• Task instructions: Rewrite the material below, replacing each occurrence of "series" with "data set" and keeping everything else unchanged.

• Short-answer chart tasks:
----------

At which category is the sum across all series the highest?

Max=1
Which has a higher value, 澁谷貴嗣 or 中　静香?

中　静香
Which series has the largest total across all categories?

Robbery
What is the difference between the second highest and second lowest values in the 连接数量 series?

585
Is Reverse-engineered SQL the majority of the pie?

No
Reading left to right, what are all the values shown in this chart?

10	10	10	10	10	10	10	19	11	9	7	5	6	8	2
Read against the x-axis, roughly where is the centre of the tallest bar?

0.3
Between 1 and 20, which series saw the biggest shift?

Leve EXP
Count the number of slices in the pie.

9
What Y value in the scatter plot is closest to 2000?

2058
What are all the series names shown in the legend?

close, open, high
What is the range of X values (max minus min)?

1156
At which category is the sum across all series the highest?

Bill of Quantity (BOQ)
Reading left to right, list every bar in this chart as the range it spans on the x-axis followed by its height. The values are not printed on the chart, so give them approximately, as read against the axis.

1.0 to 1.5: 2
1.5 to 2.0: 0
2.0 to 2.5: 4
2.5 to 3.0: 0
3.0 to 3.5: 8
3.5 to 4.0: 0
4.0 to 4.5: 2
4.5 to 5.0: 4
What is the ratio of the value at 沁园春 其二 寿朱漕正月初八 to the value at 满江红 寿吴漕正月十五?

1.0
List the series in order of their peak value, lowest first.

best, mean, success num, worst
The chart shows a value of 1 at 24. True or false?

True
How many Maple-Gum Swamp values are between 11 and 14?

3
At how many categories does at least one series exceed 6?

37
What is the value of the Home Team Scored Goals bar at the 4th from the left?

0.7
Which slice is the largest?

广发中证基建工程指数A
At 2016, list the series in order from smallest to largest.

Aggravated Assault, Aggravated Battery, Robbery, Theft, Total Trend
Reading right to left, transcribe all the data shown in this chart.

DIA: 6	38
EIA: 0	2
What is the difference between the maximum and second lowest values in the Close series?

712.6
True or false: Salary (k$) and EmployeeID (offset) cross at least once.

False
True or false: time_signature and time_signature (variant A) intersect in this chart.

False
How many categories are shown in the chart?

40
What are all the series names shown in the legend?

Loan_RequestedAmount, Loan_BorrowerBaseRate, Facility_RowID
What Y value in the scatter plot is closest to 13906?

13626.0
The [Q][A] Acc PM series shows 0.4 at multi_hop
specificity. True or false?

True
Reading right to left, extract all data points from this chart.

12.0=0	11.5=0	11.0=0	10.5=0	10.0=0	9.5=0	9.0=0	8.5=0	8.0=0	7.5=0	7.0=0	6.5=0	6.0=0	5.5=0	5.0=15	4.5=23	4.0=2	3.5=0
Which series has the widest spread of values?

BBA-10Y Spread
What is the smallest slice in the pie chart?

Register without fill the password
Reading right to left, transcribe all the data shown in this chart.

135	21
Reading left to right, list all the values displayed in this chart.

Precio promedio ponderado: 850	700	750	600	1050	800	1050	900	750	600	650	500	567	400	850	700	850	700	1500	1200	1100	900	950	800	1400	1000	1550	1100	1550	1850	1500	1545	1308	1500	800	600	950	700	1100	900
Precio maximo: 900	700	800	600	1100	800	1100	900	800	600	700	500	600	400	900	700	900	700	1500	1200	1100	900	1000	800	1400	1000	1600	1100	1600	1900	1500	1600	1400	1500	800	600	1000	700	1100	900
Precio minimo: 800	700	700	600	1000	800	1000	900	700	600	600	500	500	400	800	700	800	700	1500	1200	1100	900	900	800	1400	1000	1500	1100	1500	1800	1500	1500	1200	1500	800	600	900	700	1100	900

----------

• Finished task:
At which category is the sum across all data set the highest?

Max=1
Which has a higher value, 澁谷貴嗣 or 中　静香?

中　静香
Which data set has the largest total across all categories?

Robbery
What is the difference between the second highest and second lowest values in the 连接数量 data set?

585
Is Reverse-engineered SQL the majority of the pie?

No
Reading left to right, what are all the values shown in this chart?

10	10	10	10	10	10	10	19	11	9	7	5	6	8	2
Read against the x-axis, roughly where is the centre of the tallest bar?

0.3
Between 1 and 20, which data set saw the biggest shift?

Leve EXP
Count the number of slices in the pie.

9
What Y value in the scatter plot is closest to 2000?

2058
What are all the data set names shown in the legend?

close, open, high
What is the range of X values (max minus min)?

1156
At which category is the sum across all data set the highest?

Bill of Quantity (BOQ)
Reading left to right, list every bar in this chart as the range it spans on the x-axis followed by its height. The values are not printed on the chart, so give them approximately, as read against the axis.

1.0 to 1.5: 2
1.5 to 2.0: 0
2.0 to 2.5: 4
2.5 to 3.0: 0
3.0 to 3.5: 8
3.5 to 4.0: 0
4.0 to 4.5: 2
4.5 to 5.0: 4
What is the ratio of the value at 沁园春 其二 寿朱漕正月初八 to the value at 满江红 寿吴漕正月十五?

1.0
List the data set in order of their peak value, lowest first.

best, mean, success num, worst
The chart shows a value of 1 at 24. True or false?

True
How many Maple-Gum Swamp values are between 11 and 14?

3
At how many categories does at least one data set exceed 6?

37
What is the value of the Home Team Scored Goals bar at the 4th from the left?

0.7
Which slice is the largest?

广发中证基建工程指数A
At 2016, list the data set in order from smallest to largest.

Aggravated Assault, Aggravated Battery, Robbery, Theft, Total Trend
Reading right to left, transcribe all the data shown in this chart.

DIA: 6	38
EIA: 0	2
What is the difference between the maximum and second lowest values in the Close data set?

712.6
True or false: Salary (k$) and EmployeeID (offset) cross at least once.

False
True or false: time_signature and time_signature (variant A) intersect in this chart.

False
How many categories are shown in the chart?

40
What are all the data set names shown in the legend?

Loan_RequestedAmount, Loan_BorrowerBaseRate, Facility_RowID
What Y value in the scatter plot is closest to 13906?

13626.0
The [Q][A] Acc PM data set shows 0.4 at multi_hop
specificity. True or false?

True
Reading right to left, extract all data points from this chart.

12.0=0	11.5=0	11.0=0	10.5=0	10.0=0	9.5=0	9.0=0	8.5=0	8.0=0	7.5=0	7.0=0	6.5=0	6.0=0	5.5=0	5.0=15	4.5=23	4.0=2	3.5=0
Which data set has the widest spread of values?

BBA-10Y Spread
What is the smallest slice in the pie chart?

Register without fill the password
Reading right to left, transcribe all the data shown in this chart.

135	21
Reading left to right, list all the values displayed in this chart.

Precio promedio ponderado: 850	700	750	600	1050	800	1050	900	750	600	650	500	567	400	850	700	850	700	1500	1200	1100	900	950	800	1400	1000	1550	1100	1550	1850	1500	1545	1308	1500	800	600	950	700	1100	900
Precio maximo: 900	700	800	600	1100	800	1100	900	800	600	700	500	600	400	900	700	900	700	1500	1200	1100	900	1000	800	1400	1000	1600	1100	1600	1900	1500	1600	1400	1500	800	600	1000	700	1100	900
Precio minimo: 800	700	700	600	1000	800	1000	900	700	600	600	500	500	400	800	700	800	700	1500	1200	1100	900	900	800	1400	1000	1500	1100	1500	1800	1500	1500	1200	1500	800	600	900	700	1100	900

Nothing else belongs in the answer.